どことなく感慨を誘う記事を見つけた。

 ギリシアのテッサロニキ(オスマン帝国時代の旧名サロニカ)とトルコのイズミル(旧名スミルナ)を結ぶフェリー航路の開設が計画されているという。

 テッサロニキとイズミルを結ぶ航路が持つ歴史的因縁と、現代の象徴性は、拙著『サイクス=ピコ協定 百年の呪縛』(新潮選書)を読んでいただいた方には分かるかもしれない。

 トルコとギリシアという元来仲が悪い国をつなぐ航路計画というだけではない。テッサロニキとイズミルは、トルコとギリシアの悲劇的な分離を象徴する、対をなす都市である。

 現在のトルコ領アナトリア半島のエーゲ海岸スミルナは、オスマン帝国でギリシア人が拠点とした代表的な都市だった。他方で現在のギリシア領になっているサロニカは、トルコ共和国建国の父ケマル・アタチュルクの生まれ故郷でもあるように、ムスリムやユダヤ教徒が多数を占める都市だった。

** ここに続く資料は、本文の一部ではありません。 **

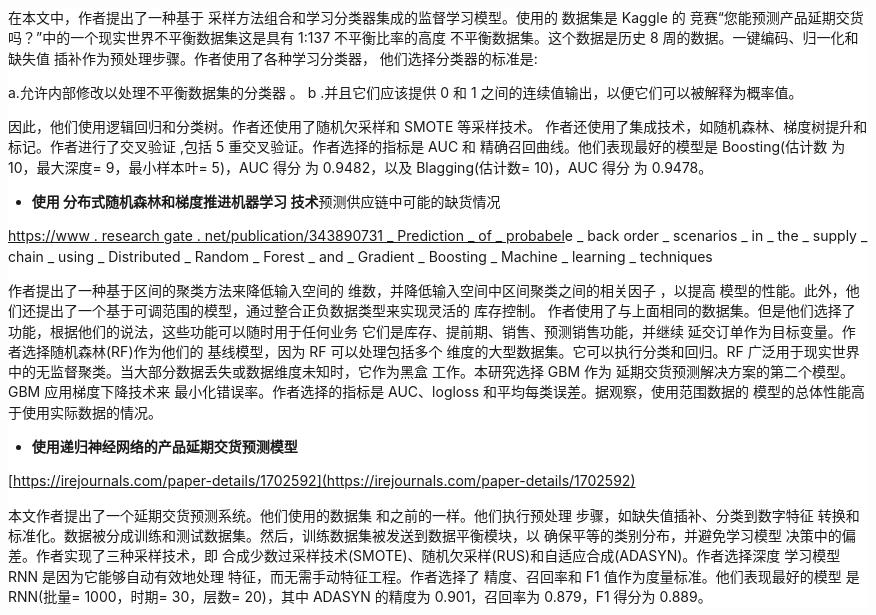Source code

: 在本文中，作者提出了一种基于
采样方法组合和学习分类器集成的监督学习模型。使用的
数据集是 Kaggle 的
竞赛“您能预测产品延期交货吗？”中的一个现实世界不平衡数据集这是具有 1:137 不平衡比率的高度
不平衡数据集。这个数据是历史
8 周的数据。一键编码、归一化和缺失值
插补作为预处理步骤。作者使用了各种学习分类器，
他们选择分类器的标准是:

a.允许内部修改以处理不平衡数据集的分类器
。
b .并且它们应该提供 0 和
1 之间的连续值输出，以便它们可以被解释为概率值。

因此，他们使用逻辑回归和分类树。作者还使用了随机欠采样和 SMOTE 等采样技术。
作者还使用了集成技术，如随机森林、梯度树提升和
标记。作者进行了交叉验证
,包括 5 重交叉验证。作者选择的指标是 AUC 和
精确召回曲线。他们表现最好的模型是 Boosting(估计数
为 10，最大深度= 9，最小样本叶= 5)，AUC 得分
为 0.9482，以及 Blagging(估计数= 10)，AUC 得分
为 0.9478。

*   **使用
    分布式随机森林和梯度推进机器学习
    技术**预测供应链中可能的缺货情况

[https://www . research gate . net/publication/343890731 _ Prediction _ of _ probabel](https://www.researchgate.net/publication/343890731_Prediction_of_probabl)e _ back order _ scenarios _ in _ the _ supply _ chain _ using _ Distributed _ Random _ Forest _ and _ Gradient _ Boosting _ Machine _ learning _ techniques

作者提出了一种基于区间的聚类方法来降低输入空间的
维数，并降低输入空间中区间聚类之间的相关因子
，以提高
模型的性能。此外，他们还提出了一个基于可调范围的模型，通过整合正负数据类型来实现灵活的
库存控制。
作者使用了与上面相同的数据集。但是他们选择了
功能，根据他们的说法，这些功能可以随时用于任何业务
它们是库存、提前期、销售、预测销售功能，并继续
延交订单作为目标变量。作者选择随机森林(RF)作为他们的
基线模型，因为 RF 可以处理包括多个
维度的大型数据集。它可以执行分类和回归。RF 广泛用于现实世界中的无监督聚类。当大部分数据丢失或数据维度未知时，它作为黑盒
工作。本研究选择 GBM 作为
延期交货预测解决方案的第二个模型。GBM 应用梯度下降技术来
最小化错误率。作者选择的指标是 AUC、logloss
和平均每类误差。据观察，使用范围数据的
模型的总体性能高于使用实际数据的情况。

*   **使用递归神经网络的产品延期交货预测模型**

[https://irejournals.com/paper-details/1702592](https://irejournals.com/paper-details/1702592)

本文作者提出了一个延期交货预测系统。他们使用的数据集
和之前的一样。他们执行预处理
步骤，如缺失值插补、分类到数字特征
转换和标准化。数据被分成训练和测试数据集。然后，训练数据集被发送到数据平衡模块，以
确保平等的类别分布，并避免学习模型
决策中的偏差。作者实现了三种采样技术，即
合成少数过采样技术(SMOTE)、随机欠采样(RUS)和自适应合成(ADASYN)。作者选择深度
学习模型 RNN 是因为它能够自动有效地处理
特征，而无需手动特征工程。作者选择了
精度、召回率和 F1 值作为度量标准。他们表现最好的模型
是 RNN(批量= 1000，时期= 30，层数= 20)，其中
ADASYN 的精度为 0.901，召回率为 0.879，F1 得分为 0.889。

 第一次世界大戦後のオスマン帝国の崩壊過程でスミルナは、ギリシア軍のアナトリア半島のスミルナ占領(1919年5月)と、ケマル・アタチュルク率いる、トルコ共和国を設立する勢力によるアナトリアの奪還、そしてスミルナ大火(1922年9月)によって、トルコからのギリシア人の放逐の悲劇を集約した都市として記憶されている。